Jean de Saint-Chamas a été l'un des plus proches collaborateurs de Jean Ousset. Il a fondé et animé le Centre d'Etudes des Entreprises.Le dernier numéro de l'Appel de Chartres lui donne la parole au sujet de l'économie divine :
"Pour comprendre l'enseignement social de l'Eglise, il est nécessaire de se replacer dans la perspective de l'Economie Divine, de l'action de Dieu dans sa Providence. Dieu est le bien infini. Il est l'auteur et la source de tous les biens (Jcq 1, 17). Il est le « bonum diffusivum sut », c'est à dire qu'il est Amour, communication de biens, don de Lui-même à ses créatures. Il veut se communiquer et communiquer des biens qui sont en Lui.

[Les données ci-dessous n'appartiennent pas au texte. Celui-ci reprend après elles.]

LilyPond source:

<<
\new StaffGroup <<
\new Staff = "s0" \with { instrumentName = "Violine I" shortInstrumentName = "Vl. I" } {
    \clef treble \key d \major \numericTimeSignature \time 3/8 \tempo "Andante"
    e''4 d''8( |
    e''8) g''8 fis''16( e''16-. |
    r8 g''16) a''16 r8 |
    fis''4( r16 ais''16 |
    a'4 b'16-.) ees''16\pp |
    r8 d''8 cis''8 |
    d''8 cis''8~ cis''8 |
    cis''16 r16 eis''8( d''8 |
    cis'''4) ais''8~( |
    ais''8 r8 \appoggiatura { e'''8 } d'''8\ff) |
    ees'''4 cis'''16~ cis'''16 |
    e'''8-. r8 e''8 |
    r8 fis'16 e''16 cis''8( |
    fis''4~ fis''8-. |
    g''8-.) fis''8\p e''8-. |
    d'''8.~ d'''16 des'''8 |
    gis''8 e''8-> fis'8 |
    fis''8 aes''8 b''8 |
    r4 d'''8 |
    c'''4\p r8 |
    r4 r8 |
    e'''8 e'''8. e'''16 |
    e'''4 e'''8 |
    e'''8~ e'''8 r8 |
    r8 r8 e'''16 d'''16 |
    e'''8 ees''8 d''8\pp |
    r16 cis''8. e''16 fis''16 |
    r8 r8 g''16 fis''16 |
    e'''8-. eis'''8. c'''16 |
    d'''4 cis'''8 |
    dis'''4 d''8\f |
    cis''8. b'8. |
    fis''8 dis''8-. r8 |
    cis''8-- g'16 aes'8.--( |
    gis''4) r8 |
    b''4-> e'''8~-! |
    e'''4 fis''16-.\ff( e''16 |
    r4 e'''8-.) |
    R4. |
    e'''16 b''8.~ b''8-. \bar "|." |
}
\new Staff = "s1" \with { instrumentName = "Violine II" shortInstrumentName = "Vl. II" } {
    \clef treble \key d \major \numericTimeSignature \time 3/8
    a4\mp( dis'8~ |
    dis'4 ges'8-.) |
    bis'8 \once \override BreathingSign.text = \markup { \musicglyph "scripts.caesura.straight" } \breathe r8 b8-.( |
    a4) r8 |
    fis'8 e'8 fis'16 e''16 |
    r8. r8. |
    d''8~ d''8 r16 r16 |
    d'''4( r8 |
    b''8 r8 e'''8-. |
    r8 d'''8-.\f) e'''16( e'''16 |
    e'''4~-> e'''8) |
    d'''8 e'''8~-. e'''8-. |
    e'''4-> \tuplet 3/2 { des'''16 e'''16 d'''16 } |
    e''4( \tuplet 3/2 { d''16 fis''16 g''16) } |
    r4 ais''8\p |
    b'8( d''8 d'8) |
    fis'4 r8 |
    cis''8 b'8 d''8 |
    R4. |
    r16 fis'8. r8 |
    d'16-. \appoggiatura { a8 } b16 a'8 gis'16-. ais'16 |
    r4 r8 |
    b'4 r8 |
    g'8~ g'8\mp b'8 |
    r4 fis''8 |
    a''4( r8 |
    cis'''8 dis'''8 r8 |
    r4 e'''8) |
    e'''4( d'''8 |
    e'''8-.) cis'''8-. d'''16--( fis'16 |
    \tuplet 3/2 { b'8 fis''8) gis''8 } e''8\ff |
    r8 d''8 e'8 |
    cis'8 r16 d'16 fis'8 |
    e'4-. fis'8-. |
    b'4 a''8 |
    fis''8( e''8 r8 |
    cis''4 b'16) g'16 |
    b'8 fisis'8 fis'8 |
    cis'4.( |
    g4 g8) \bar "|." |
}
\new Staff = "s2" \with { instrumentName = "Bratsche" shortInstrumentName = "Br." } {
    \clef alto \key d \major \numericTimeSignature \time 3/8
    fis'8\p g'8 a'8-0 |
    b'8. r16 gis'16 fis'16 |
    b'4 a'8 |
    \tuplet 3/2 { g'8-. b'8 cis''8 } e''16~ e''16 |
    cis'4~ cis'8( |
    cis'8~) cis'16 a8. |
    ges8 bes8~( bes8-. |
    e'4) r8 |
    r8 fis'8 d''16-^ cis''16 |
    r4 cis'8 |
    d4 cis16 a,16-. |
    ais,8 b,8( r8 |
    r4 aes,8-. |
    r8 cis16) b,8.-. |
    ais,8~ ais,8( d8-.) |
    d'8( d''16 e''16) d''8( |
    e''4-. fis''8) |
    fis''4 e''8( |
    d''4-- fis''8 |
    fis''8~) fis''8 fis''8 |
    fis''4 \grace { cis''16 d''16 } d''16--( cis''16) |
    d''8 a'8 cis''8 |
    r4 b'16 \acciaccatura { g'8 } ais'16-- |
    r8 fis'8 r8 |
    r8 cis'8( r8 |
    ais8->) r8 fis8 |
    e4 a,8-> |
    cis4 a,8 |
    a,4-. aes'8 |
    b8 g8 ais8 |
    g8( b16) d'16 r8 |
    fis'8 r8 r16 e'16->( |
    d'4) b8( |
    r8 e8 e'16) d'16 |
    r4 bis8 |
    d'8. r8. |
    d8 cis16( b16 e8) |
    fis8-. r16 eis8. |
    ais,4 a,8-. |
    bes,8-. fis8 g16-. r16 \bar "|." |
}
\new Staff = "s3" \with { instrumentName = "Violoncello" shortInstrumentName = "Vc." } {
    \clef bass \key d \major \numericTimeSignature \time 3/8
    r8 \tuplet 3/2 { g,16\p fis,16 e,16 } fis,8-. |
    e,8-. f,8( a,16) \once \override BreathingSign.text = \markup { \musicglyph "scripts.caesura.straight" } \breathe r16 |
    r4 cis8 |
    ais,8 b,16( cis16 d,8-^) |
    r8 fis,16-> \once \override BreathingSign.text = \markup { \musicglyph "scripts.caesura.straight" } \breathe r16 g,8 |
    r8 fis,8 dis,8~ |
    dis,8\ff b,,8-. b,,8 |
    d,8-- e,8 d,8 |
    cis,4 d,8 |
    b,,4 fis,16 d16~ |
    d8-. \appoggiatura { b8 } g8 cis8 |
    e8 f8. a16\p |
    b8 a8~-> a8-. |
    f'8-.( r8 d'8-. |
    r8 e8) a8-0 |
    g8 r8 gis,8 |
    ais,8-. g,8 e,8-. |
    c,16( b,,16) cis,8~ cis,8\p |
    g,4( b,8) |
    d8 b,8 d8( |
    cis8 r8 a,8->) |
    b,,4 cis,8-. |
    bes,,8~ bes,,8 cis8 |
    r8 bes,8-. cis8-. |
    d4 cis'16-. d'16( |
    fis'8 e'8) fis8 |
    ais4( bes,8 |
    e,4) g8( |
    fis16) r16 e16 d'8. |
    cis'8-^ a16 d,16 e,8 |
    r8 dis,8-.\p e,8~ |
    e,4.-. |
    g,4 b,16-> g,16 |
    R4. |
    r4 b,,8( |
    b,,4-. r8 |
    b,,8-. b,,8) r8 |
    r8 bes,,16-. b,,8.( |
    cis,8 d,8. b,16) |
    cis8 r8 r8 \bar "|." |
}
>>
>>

Dieu donne l'être : c'est son acte créateur. Mais Il ne se contente pas de donner à ses créatures d'exister, il leur donne aussi la dignité d'agir par elles-mêmes, le pouvoir d'être causes et principes les unes des autres, et de coopérer à son dessein divin (CEC, 306). Aux hommes, Il donne le pouvoir d'être causes intelligentes et libres, ministres et collaborateurs de sa Providence, pour la distribution des dons qu'il veut faire parvenir à chacun. Il leur fait même un commandement de s'acquitter de cette mission de charité, de faire fructifier les talents reçus pour les mettre au service du prochain, et c'est sur ce point qu'il les jugera au dernier jour (remarquez que le jugement, sur le critère du don au prochain, suit et complète la parabole des talents : « c'est bien, tu as été fidèle en peu de choses, je t'en confierai beaucoup… J'avais faim et tu m'as donné à manger… J'étais seul, malade, étranger, et tu ne m'as pas visité » (Mt 25, 14-45). Là est le fondement et la source de la communauté humaine et de la vie sociale, et aussi leur finalité (CEC 1880).
A l'opposé de l'individualisme égalitaire, l'Eglise reconnaît que Dieu nous a créés interdépendants (CEC 306-307, 340, 357), qu'il nous accorde ses dons, immatériels et matériels, par des médiateurs qui, ici-bas, sont l'Eglise, nos parents, nos enseignants et nos supérieurs, notre Patrie et les communautés où nous vivons, notre conjoint, les personnes que nous voyons, les institutions qui nous régissent et influencent nos comportements. En effet, Dieu, dans sa sagesse, a voulu que chacun put recevoir d'autrui ce qui est nécessaire à son développement physique et moral. « En venant au monde, l'homme ne dispose pas de tout ce qui est nécessaire au développement de sa vie, corporelle et spirituelle. Il a besoin des autres… Les « talents » ne sont pas distribués également… Ces différences appartiennent au plan de Dieu, qui veut que chacun reçoive d'autrui ce dont il a besoin… : quant aux biens temporels, je les ai distribués avec la plus grande inégalité, et je n'ai pas voulu que chacun possédât tout ce qui lui était nécessaire, pour que les hommes aient ainsi l'occasion, par nécessité, de pratiquer la charité les uns envers les autres, et qu'ils fussent mes ministres pour la distribution des grâces et des libéralités qu'ils ont reçues de moi » (CEC 1936-1937 et sainte Catherine de Sienne, dialogue I, 7).
Voila l'économie du don et de la gratuité. Ce que j'ai, je l'ai reçu, donc je le dois à qui n'a pas. Avoir, savoir, pouvoir, c'est pour pratiquer la charité ! « Lire, dans la foi, les dons et les talents reçus de Lui » (Christifideles Laici, 58), les accueillir avec reconnaissance et pitié, les faire fructifier et, nous faisant à notre tour ministres de ses dons, les mettre au service de ceux qui en ont besoin, tel est la vie de charité envers Dieu comme envers nos prochains, la source et le moteur de la vie sociale et économique. Elle nous est rendue plus aisée ou plus ardue, selon que les communautés sociales et les institutions temporelles dont nous vivons aident ou font obstacle à cette communication mutuelle des biens en quoi consiste la charité : «pour que les institutions favorisent l'exercice de la vertu au lieu d'y faire obstacle» (Lumen Gentium, 36, CEC 909, 1888, 1895)."